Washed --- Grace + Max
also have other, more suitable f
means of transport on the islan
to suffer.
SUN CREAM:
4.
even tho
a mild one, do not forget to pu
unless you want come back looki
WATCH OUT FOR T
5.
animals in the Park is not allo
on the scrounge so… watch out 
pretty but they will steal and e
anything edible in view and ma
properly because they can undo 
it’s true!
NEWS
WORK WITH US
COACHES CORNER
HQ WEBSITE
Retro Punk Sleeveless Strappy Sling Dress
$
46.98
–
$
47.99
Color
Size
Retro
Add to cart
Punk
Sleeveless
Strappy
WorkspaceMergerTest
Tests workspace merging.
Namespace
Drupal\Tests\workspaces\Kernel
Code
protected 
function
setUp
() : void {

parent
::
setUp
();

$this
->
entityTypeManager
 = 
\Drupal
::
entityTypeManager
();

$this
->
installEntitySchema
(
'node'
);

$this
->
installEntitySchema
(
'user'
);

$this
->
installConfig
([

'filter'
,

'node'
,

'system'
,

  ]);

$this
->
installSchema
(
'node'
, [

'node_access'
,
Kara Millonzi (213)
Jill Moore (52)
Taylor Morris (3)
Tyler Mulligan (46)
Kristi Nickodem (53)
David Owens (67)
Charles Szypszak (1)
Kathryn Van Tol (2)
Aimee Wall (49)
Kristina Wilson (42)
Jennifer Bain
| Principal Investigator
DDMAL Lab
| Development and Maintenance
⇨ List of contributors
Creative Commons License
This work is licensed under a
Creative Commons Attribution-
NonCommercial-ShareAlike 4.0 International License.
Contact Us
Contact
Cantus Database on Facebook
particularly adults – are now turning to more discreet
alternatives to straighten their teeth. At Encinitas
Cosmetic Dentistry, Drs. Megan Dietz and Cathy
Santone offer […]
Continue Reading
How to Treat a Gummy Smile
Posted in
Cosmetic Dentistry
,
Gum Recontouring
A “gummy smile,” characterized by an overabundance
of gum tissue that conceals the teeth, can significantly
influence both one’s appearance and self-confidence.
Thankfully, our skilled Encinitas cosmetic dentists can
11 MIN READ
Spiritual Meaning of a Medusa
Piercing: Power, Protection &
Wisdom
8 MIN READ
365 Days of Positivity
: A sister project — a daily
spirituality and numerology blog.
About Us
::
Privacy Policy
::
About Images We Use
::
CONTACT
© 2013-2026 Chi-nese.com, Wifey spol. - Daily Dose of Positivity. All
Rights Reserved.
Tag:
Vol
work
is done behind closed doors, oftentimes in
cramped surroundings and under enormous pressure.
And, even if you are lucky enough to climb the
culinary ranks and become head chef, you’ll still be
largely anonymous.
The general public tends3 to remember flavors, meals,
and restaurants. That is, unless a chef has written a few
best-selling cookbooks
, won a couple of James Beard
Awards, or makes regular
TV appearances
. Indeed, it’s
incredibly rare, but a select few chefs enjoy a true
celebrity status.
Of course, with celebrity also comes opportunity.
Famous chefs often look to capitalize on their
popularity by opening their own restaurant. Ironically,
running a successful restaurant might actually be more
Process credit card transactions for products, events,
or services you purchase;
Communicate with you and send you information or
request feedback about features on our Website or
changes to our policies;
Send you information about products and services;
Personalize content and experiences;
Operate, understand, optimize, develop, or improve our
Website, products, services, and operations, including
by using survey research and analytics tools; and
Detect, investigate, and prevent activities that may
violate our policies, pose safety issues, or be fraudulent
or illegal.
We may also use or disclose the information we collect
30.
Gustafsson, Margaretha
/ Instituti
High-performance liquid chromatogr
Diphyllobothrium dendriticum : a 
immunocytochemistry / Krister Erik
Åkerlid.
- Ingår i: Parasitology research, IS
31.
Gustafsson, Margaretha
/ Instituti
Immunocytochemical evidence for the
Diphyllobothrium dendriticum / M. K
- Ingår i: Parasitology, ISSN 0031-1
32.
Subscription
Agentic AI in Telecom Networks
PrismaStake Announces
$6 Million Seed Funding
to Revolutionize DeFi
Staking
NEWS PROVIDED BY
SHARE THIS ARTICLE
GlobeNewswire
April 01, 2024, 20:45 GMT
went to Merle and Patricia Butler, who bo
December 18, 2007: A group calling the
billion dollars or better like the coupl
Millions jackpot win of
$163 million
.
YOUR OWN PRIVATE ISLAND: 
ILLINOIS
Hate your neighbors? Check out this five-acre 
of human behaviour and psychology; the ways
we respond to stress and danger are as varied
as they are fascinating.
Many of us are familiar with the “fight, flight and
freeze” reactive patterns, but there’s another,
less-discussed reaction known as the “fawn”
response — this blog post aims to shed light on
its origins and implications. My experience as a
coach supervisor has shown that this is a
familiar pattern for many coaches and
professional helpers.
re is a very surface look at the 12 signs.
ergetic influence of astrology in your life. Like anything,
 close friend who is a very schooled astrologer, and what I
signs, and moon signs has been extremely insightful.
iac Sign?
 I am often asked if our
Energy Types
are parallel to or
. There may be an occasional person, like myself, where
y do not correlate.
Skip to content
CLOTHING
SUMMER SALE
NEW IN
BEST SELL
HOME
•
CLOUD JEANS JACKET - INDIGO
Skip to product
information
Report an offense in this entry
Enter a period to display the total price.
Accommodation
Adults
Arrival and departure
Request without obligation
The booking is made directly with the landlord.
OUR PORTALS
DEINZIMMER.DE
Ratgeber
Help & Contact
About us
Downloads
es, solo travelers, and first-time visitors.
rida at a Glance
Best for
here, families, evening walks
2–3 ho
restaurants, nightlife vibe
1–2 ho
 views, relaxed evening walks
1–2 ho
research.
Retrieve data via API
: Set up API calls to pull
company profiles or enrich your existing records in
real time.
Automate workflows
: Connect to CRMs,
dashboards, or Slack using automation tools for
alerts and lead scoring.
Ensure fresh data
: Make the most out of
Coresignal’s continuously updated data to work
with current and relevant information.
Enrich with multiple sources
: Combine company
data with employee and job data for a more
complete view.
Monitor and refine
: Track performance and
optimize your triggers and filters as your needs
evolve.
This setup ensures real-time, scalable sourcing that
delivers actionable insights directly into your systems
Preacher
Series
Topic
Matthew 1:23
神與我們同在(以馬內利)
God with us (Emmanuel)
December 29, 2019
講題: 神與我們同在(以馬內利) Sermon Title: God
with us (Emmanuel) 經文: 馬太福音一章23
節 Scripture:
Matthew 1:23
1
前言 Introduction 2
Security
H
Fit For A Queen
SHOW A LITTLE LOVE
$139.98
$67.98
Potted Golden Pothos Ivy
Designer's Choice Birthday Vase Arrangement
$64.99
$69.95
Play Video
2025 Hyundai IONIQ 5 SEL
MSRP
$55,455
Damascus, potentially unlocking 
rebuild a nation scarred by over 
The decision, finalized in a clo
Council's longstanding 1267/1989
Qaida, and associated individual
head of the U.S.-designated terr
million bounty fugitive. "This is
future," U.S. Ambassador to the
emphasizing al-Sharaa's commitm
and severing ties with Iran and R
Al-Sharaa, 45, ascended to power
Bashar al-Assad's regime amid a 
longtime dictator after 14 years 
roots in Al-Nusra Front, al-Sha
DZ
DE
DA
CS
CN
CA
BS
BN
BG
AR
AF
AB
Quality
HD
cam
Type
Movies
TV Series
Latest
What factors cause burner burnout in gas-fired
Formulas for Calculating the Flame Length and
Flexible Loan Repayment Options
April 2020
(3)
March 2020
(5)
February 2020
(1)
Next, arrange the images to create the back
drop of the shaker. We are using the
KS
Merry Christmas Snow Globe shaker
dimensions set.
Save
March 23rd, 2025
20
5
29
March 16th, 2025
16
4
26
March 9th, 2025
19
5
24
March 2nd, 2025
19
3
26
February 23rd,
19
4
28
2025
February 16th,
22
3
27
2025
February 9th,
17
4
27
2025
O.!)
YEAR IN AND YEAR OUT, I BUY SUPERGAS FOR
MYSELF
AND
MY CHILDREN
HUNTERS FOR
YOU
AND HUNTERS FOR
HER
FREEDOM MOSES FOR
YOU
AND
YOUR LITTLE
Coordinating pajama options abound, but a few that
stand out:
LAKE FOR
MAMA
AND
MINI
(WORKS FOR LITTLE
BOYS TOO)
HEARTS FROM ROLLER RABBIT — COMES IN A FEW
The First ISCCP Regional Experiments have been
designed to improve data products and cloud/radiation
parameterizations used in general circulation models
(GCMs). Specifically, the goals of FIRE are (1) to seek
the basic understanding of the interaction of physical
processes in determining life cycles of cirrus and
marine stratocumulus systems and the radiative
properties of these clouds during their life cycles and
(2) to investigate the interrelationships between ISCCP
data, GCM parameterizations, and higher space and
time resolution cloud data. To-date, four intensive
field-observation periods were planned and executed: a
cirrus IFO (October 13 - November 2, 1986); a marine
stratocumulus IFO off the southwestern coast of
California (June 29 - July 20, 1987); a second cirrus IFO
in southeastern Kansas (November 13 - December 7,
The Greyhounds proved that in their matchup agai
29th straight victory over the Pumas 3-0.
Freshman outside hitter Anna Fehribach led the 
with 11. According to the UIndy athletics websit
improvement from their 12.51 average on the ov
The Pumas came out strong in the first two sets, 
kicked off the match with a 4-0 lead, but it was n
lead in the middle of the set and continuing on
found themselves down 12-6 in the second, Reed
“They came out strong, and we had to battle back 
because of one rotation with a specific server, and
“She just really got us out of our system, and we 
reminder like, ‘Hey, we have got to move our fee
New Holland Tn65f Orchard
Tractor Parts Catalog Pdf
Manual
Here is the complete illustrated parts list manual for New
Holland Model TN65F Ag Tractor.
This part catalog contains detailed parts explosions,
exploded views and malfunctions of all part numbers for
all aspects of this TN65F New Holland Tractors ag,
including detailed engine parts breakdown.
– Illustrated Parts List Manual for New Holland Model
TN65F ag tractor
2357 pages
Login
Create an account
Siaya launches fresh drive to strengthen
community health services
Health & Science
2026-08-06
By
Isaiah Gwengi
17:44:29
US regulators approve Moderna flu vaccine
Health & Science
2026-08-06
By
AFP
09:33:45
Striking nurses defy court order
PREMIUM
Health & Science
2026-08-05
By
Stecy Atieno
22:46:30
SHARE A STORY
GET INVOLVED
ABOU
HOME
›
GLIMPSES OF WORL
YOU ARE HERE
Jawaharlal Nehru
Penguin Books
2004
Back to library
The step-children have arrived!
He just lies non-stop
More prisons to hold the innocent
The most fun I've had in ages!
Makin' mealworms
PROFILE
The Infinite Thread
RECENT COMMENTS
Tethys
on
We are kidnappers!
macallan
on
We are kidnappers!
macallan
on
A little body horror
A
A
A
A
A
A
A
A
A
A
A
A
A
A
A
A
◆ ◆ ◆
## Task
Count the lines in the material above that contain the word "February". Give only the number.

## Result
4